Интерпретация агрессии животных как сдержанной и формальной может вызвать возражения. В частности, несправедливо, конечно, осуждать бедного старину Homo sapiens как единственный вид, убивающий себе подобных, как единственного наследника каиновой печати, и предъявлять ему такие мелодраматические обвинения. Что именно отмечает натуралист — сдержанность или неистовость животных — зависит отчасти от того, за какими видами животных он наблюдает, а отчасти от его взглядов на эволюцию вообще — ведь Лоренц в конечном счете сторонник концепции «во благо вида». Пусть представление о драках животных как о «джентльменских» поединках несколько преувеличено, но в нем несомненно есть по крайней мере немножко правды. На первый взгляд это вылядит как одна из форм альтруизма. Теория эгоистичного гена должна быть готова к нелегкой задаче дать этому объяснение. Почему животные при каждой представившейся возможности не вступают в бой, чтобы убивать соперников, принадлежащих к их собственному виду?
На это можно, вообще говоря, ответить, что откровенная драчливость дает не только какие-то преимущества; за нее приходится расплачиваться, причем плата не ограничивается такими очевидными расходами, как потеря времени и энергии. Допустим, например, что индивидуумы B и C — мои соперники и что я случайно встретил B. Мне как эгоистичному индивидууму могло бы показаться разумным убить его. Не будем, однако, спешить. С также мой соперник, но он Одновременно и соперник B. Убив B, я тем самым окажу услугу C, убрав одного из его соперников. Может быть, лучше не убивать B, потому что он мог бы в таком случае вступить в конкуренцию или в драку с C, что косвенным образом оказалось бы благоприятным для меня. Мораль, вытекающая из этого простого гипотетического примера, сводится к тому, что пытаться убивать соперников без разбора не всегда целесообразно.

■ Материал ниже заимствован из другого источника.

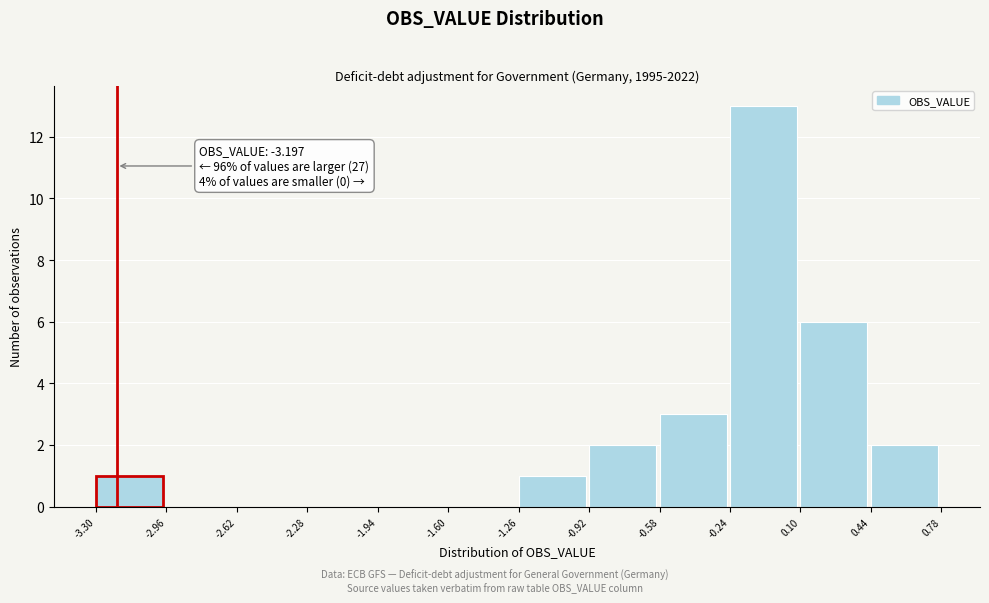

Over which range of the x-axis is the bar tallest?

-0.24 to 0.10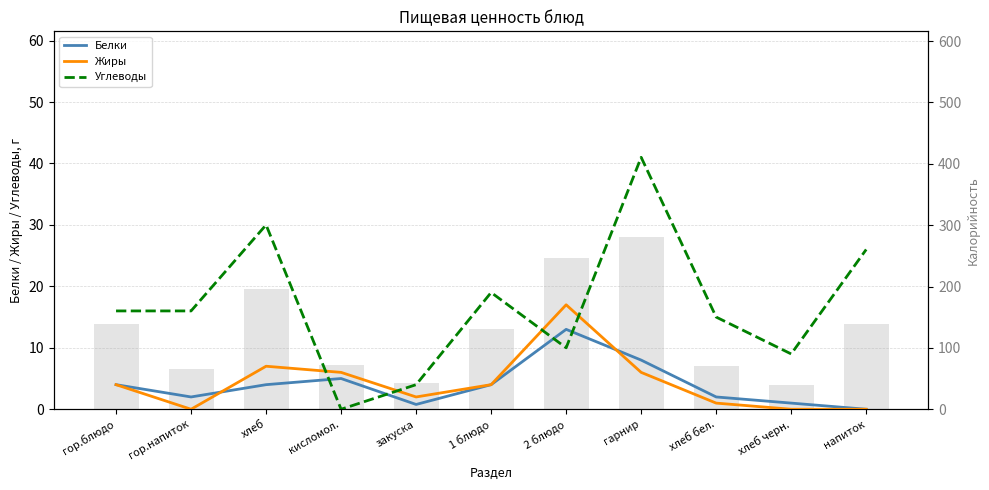

What is the label of the 2nd bar from the right?

хлеб черн.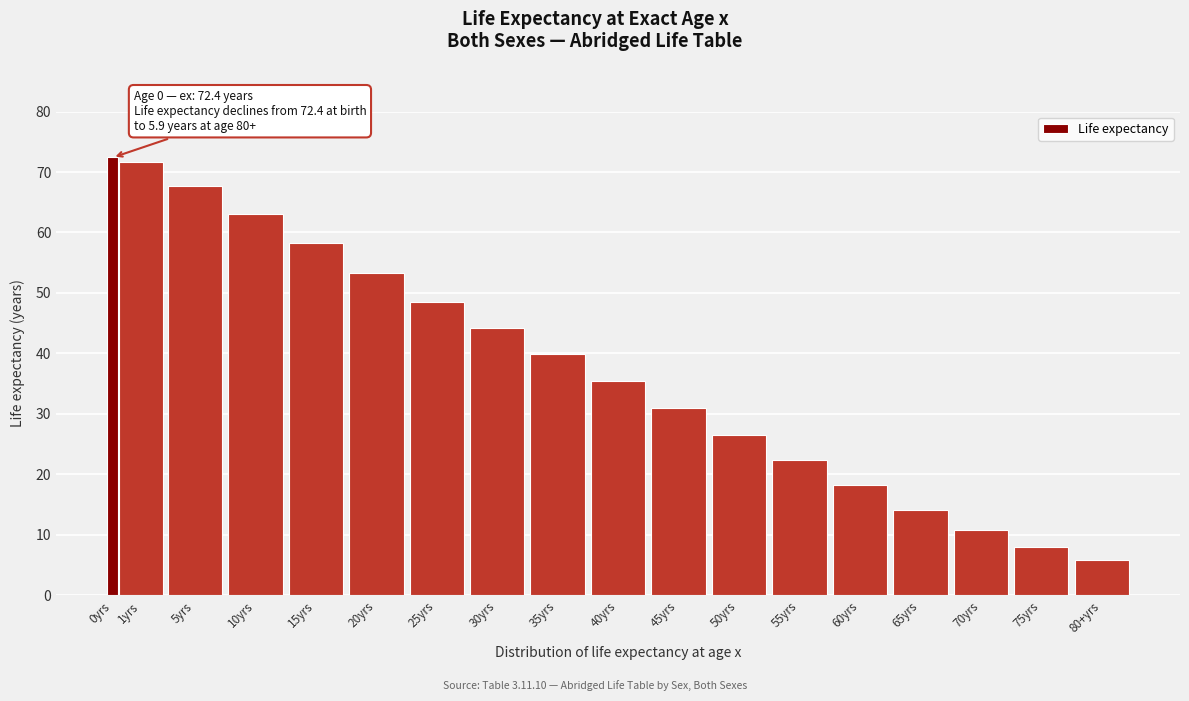

Reading left to right, what are all the values shown in this chart?

0yrs=72.4	1yrs=71.6	5yrs=67.7	10yrs=63.0	15yrs=58.2	20yrs=53.3	25yrs=48.5	30yrs=44.2	35yrs=39.9	40yrs=35.4	45yrs=30.9	50yrs=26.5	55yrs=22.4	60yrs=18.3	65yrs=14.1	70yrs=10.8	75yrs=7.9	80+yrs=5.9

В обширной и сложной системе соперничества удаление со сцены одного соперника необязательно окажется полезным: другие соперники могут выиграть от его гибели больше, чем тот, кто его убил. В этом убеждаются специалисты по борьбе с вредителями на собственном горьком опыте: выработав эффективный метод борьбы с серьезным вредителем какой-нибудь сельскохозяйственной культуры и радостно искоренив его, они обнаруживают, что другой вредитель выиграл от гибели уничтоженного вредителя гораздо больше, чем человек, и сельское хозяйство в конечном счете стало терять больше, чем прежде.